• Given task:
Rewrite the lines of the items below as one numbered list, leaving out blank lines and the pictures.

• Data to process:
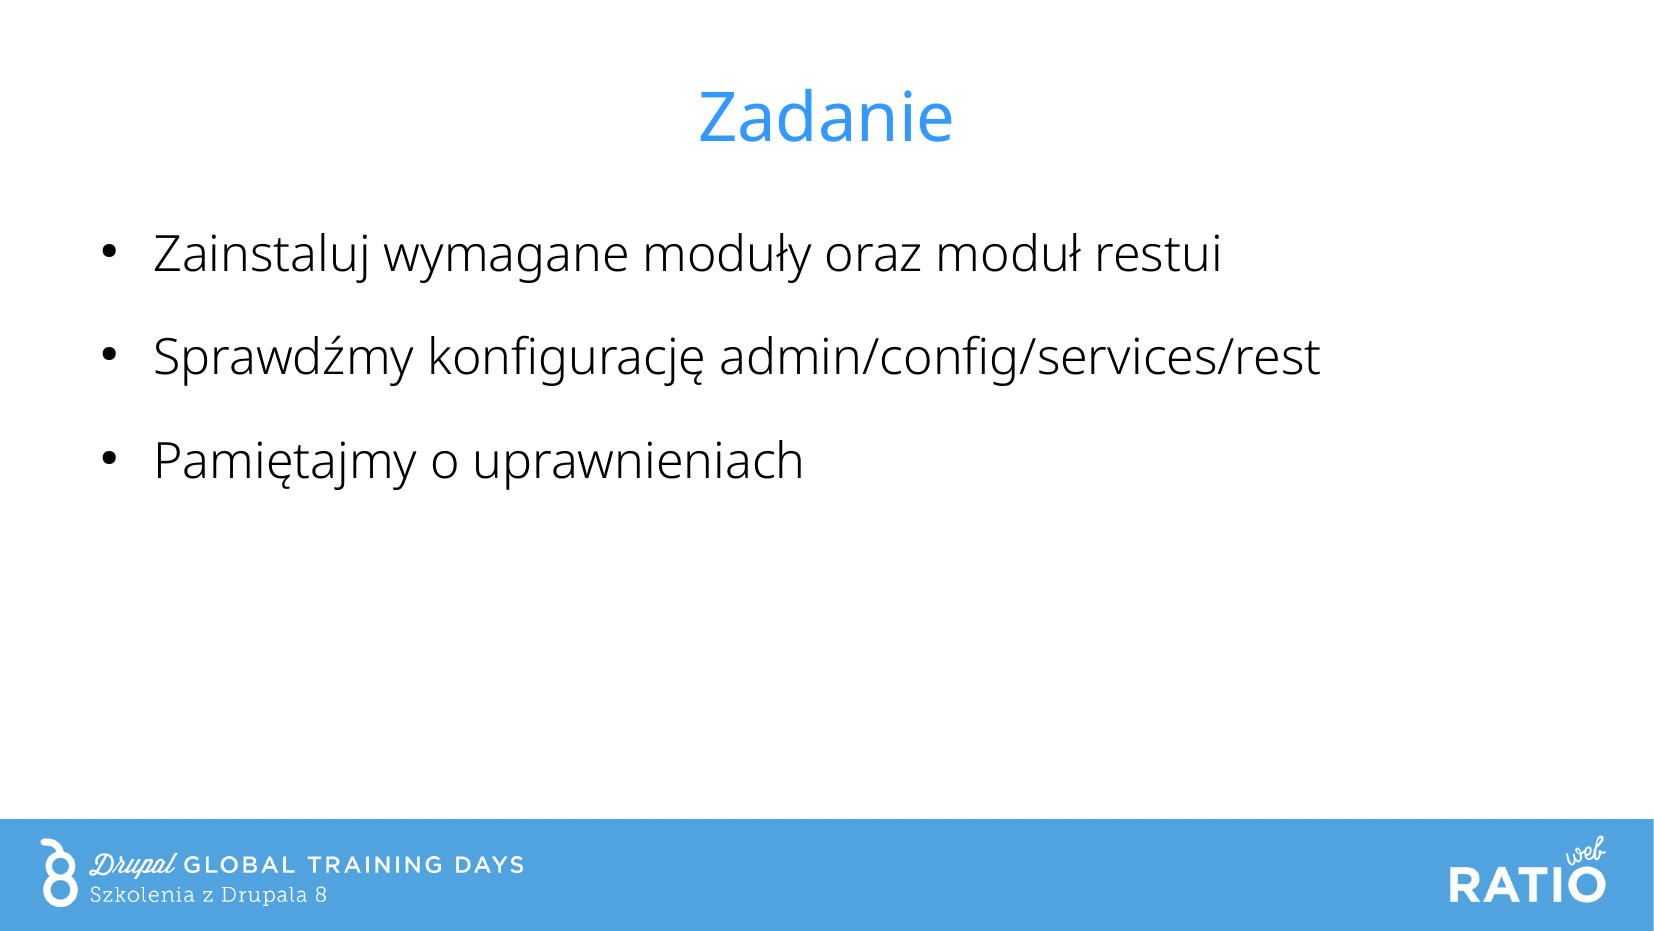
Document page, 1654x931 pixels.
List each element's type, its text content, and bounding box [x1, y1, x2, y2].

list Zainstaluj wymagane moduły oraz moduł restui Sprawdźmy konfigurację admin/config/services/rest Pamiętajmy o uprawnieniach [82, 217, 1571, 758]
picture [0, 0, 1654, 931]
title Zadanie [82, 37, 1571, 193]
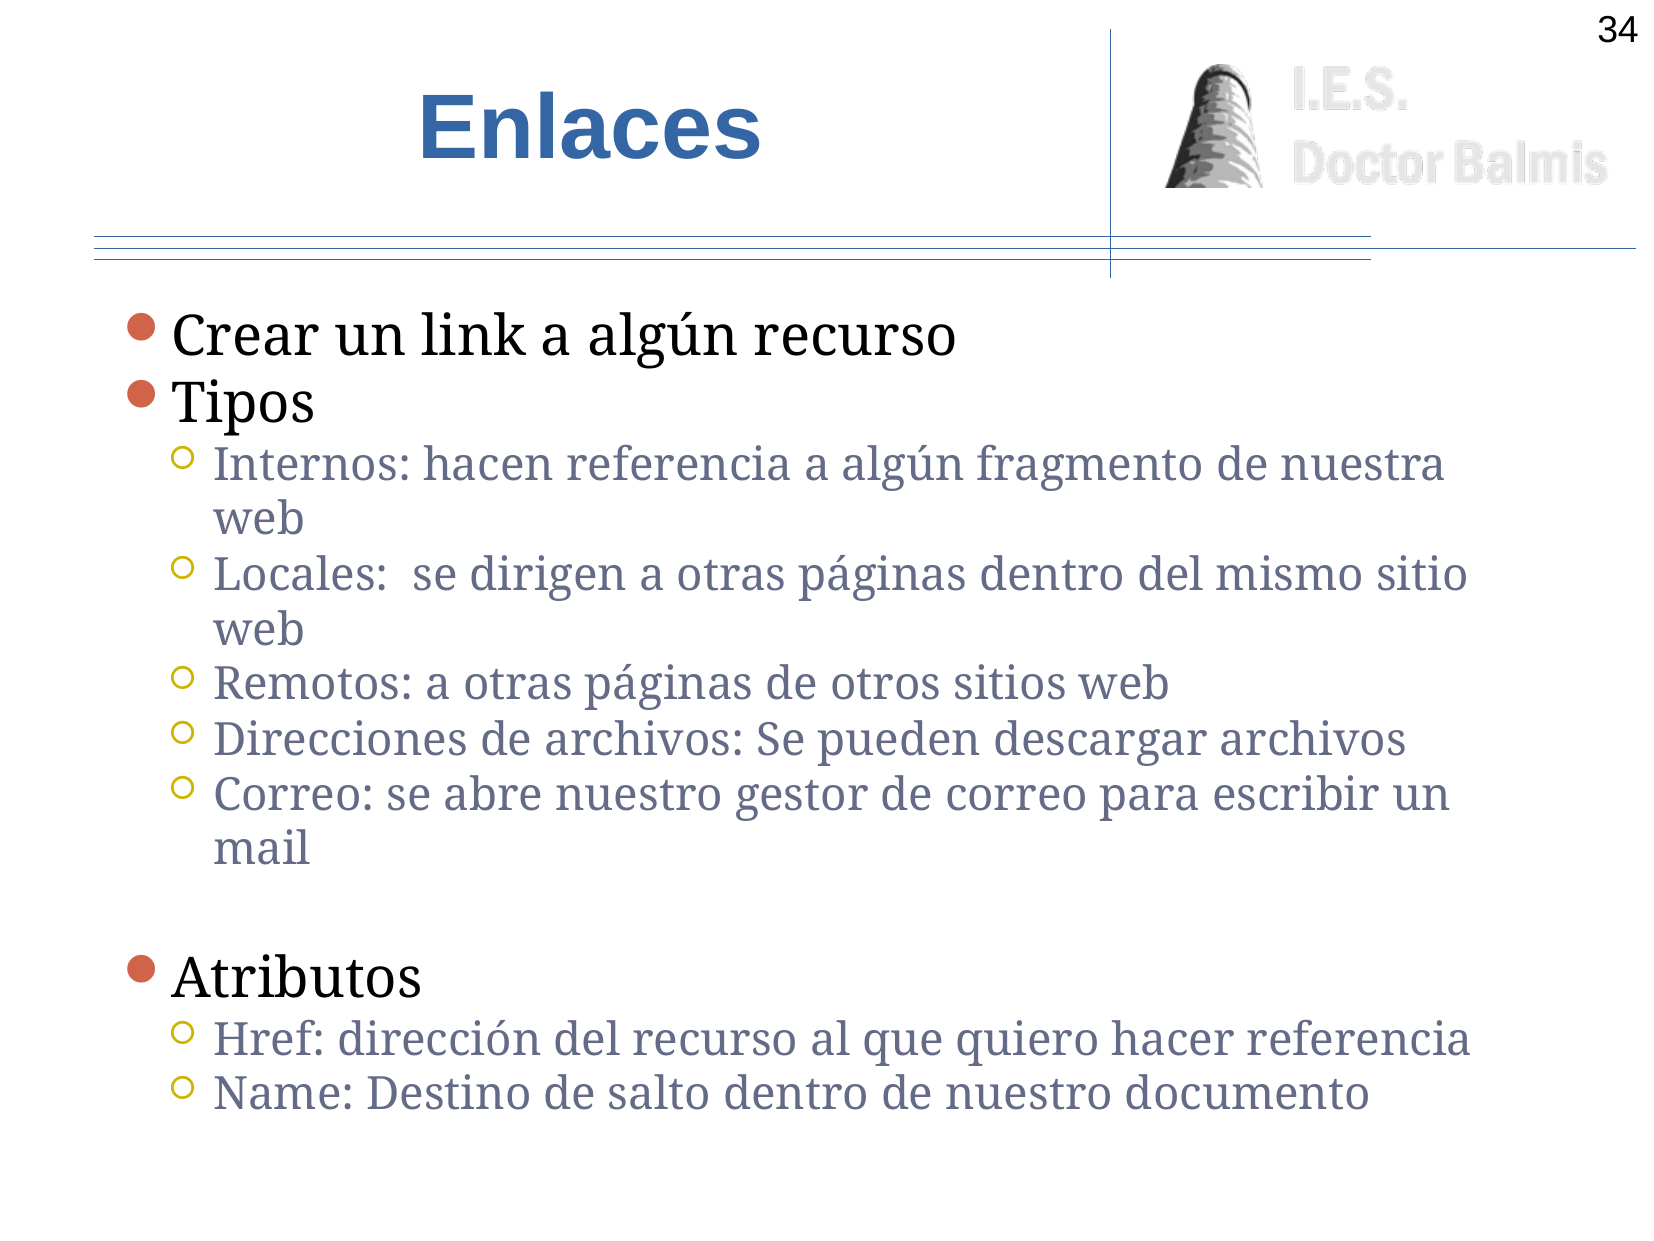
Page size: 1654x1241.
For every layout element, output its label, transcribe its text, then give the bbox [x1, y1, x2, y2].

title Enlaces [118, 23, 1063, 231]
text_box Crear un link a algún recurso Tipos Internos: hacen referencia a algún fragmento de nuestra web Locales: se dirigen a otras páginas dentro del mismo sitio web Remotos: a otras páginas de otros sitios web Direcciones de archivos: Se pueden descargar archivos Correo: se abre nuestro gestor de correo para escribir un mail Atributos Href: dirección del recurso al que quiero hacer referencia Name: Destino de salto dentro de nuestro documento [108, 291, 1504, 1042]
picture [1133, 64, 1619, 188]
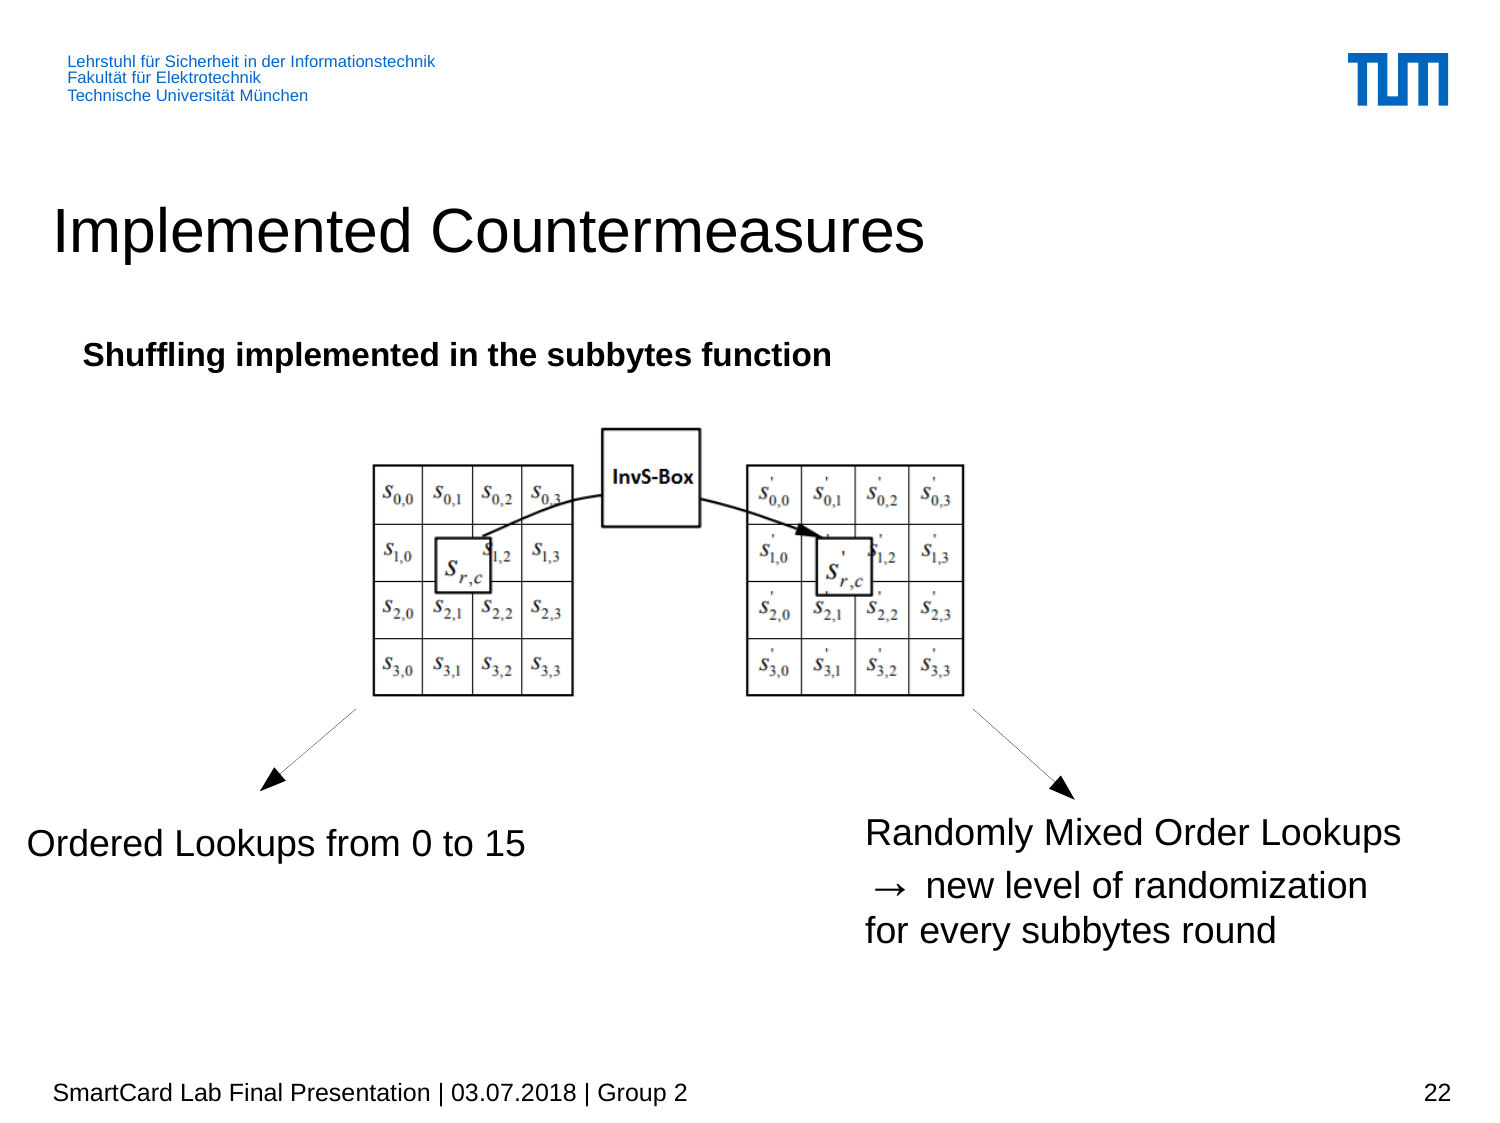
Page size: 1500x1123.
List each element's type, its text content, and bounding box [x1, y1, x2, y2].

list Shuffling implemented in the subbytes function [47, 330, 1447, 560]
text_box Ordered Lookups from 0 to 15 [11, 814, 591, 956]
title Implemented Countermeasures [52, 195, 1453, 266]
picture [238, 413, 1108, 709]
text_box Randomly Mixed Order Lookups → new level of randomization for every subbytes round [850, 804, 1418, 969]
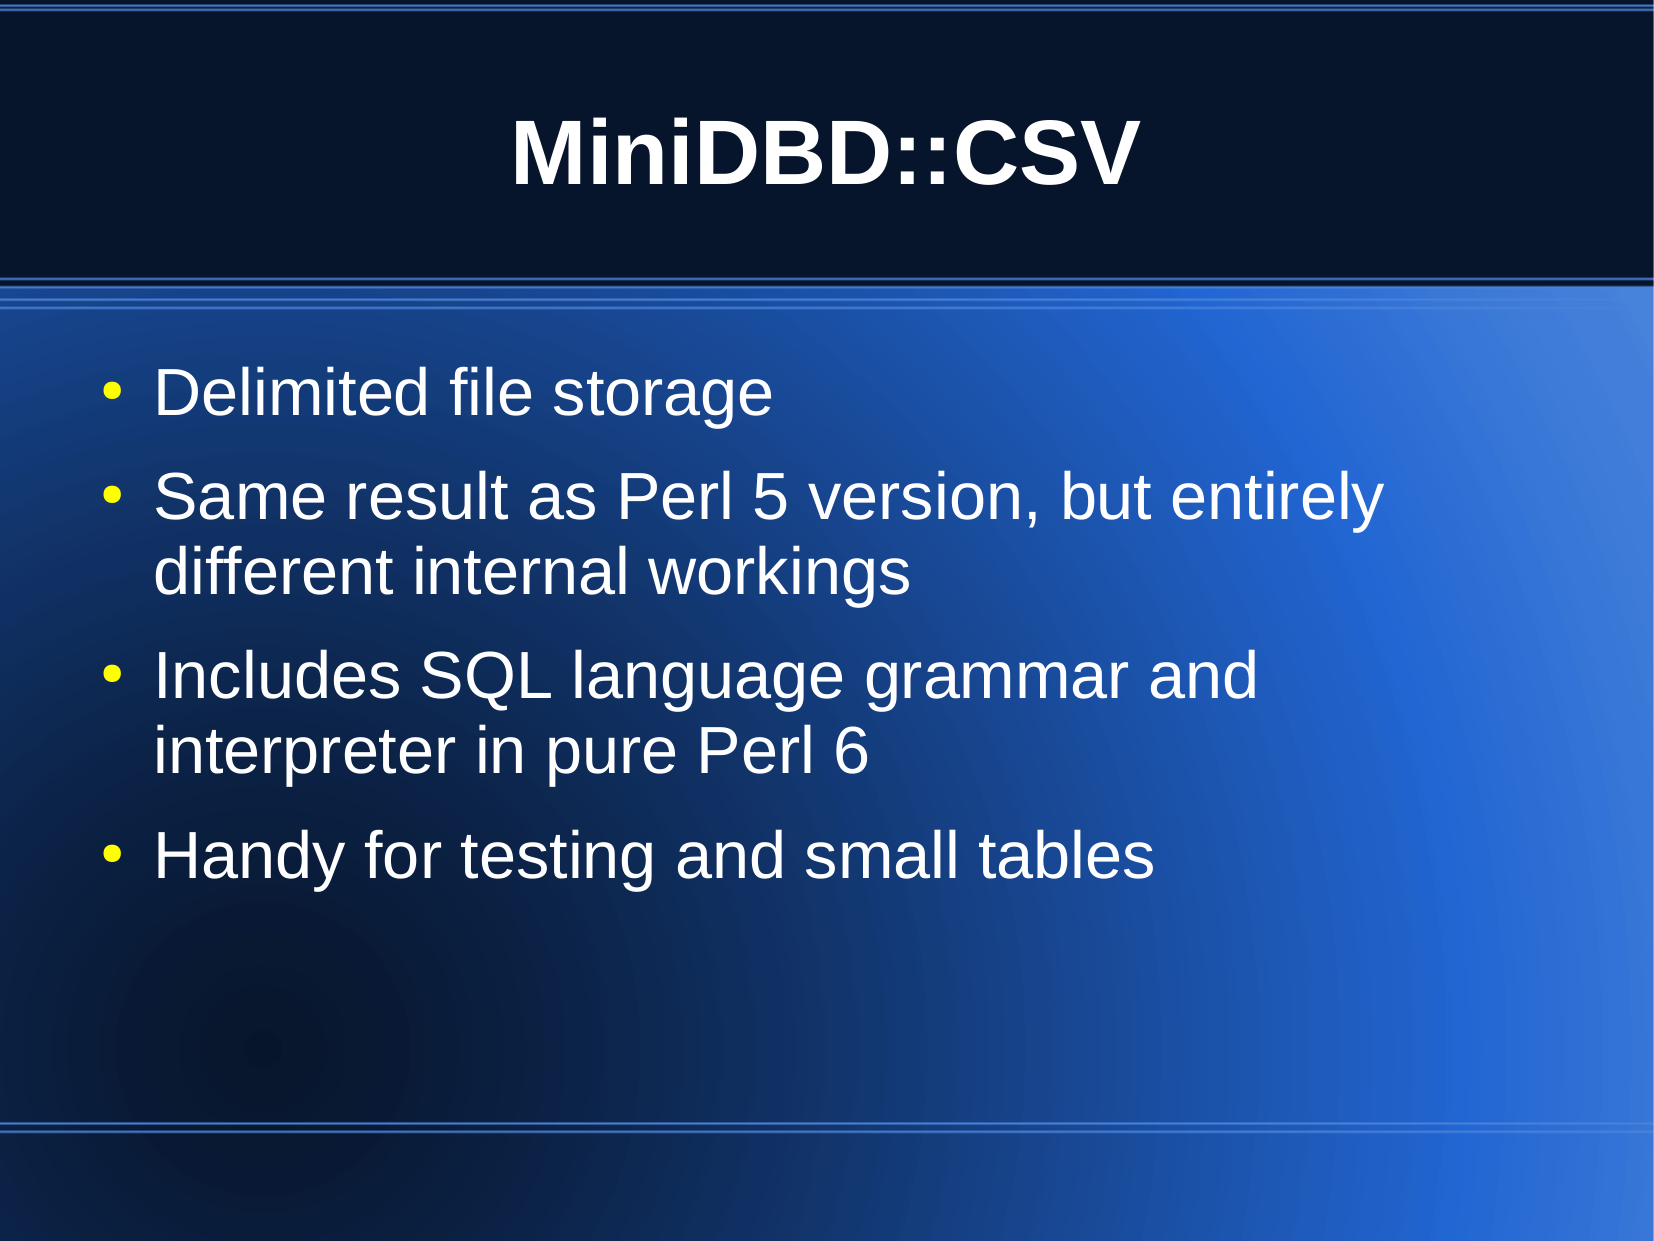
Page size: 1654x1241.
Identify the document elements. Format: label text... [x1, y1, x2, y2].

• The response:
1. Document page, 1654x931 pixels.
2. List each element's type, its text content, and bounding box [x1, y1, x2, y2].
3. list Zainstaluj wymagane moduły oraz moduł restui Sprawdźmy konfigurację admin/config/services/rest Pamiętajmy o uprawnieniach [82, 217, 1571, 758]
4. picture [0, 0, 1654, 931]
5. title Zadanie [82, 37, 1571, 193]
6. Page size: 1654x1241.
7. For every layout element, output its label, transcribe its text, then give the bbox [x1, y1, x2, y2].
8. title Enlaces [118, 23, 1063, 231]
9. text_box Crear un link a algún recurso Tipos Internos: hacen referencia a algún fragmento de nuestra web Locales: se dirigen a otras páginas dentro del mismo sitio web Remotos: a otras páginas de otros sitios web Direcciones de archivos: Se pueden descargar archivos Correo: se abre nuestro gestor de correo para escribir un mail Atributos Href: dirección del recurso al que quiero hacer referencia Name: Destino de salto dentro de nuestro documento [108, 291, 1504, 1042]
10. picture [1133, 64, 1619, 188]
11. Page size: 1500x1123.
12. List each element's type, its text content, and bounding box [x1, y1, x2, y2].
13. list Shuffling implemented in the subbytes function [47, 330, 1447, 560]
14. text_box Ordered Lookups from 0 to 15 [11, 814, 591, 956]
15. title Implemented Countermeasures [52, 195, 1453, 266]
16. picture [238, 413, 1108, 709]
17. text_box Randomly Mixed Order Lookups → new level of randomization for every subbytes round [850, 804, 1418, 969]
18. Page size: 1654x1241.
19. Identify the document elements. Format: label text... [x1, y1, x2, y2].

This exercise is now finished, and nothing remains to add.